# New Toy



## Viking48 (Jan 24, 2006)

Snagged this on an auction today. Guess I need to get out in the shop and turn something for a change. 16 X 42, 2 hp and 3,000 rpm - should be able to turn some pens with that.


----------



## Bobby (May 21, 2004)

Nice!! What brand is it? Also what auction?


----------



## Slip (Jul 25, 2006)

Looks mighty sweet!!! Congrats.


----------



## Harbormaster (May 26, 2000)

Dang...that's a mill Tom...you still want the lathe table? :biggrin:


----------



## bill (May 21, 2004)

sweet


----------



## speckle-catcher (May 20, 2004)

I saw that auction a couple days ago - what did it end up selling for?

I thought about bidding on it, but it said it was 3-phase power


----------



## Viking48 (Jan 24, 2006)

Bobby said:


> Nice!! What brand is it? Also what auction?


It's a Delta X5 - Ran on Lemons Auction for Northside School in San Antonio. Gotta go pick it up Tuesday - good chance to see a customer or two as well.


----------



## Viking48 (Jan 24, 2006)

● WHAT NEEDS TO BE DONE
List each distinct username that appears as a post author in the forum thread above, once each, in order of first appearance.

● MATERIAL PROVIDED
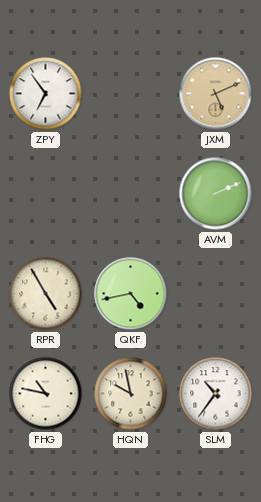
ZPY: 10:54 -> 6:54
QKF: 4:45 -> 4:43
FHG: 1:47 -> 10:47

● RESULT OF THE TASK
Viking48, Bobby, Slip, Harbormaster, bill, speckle-catcher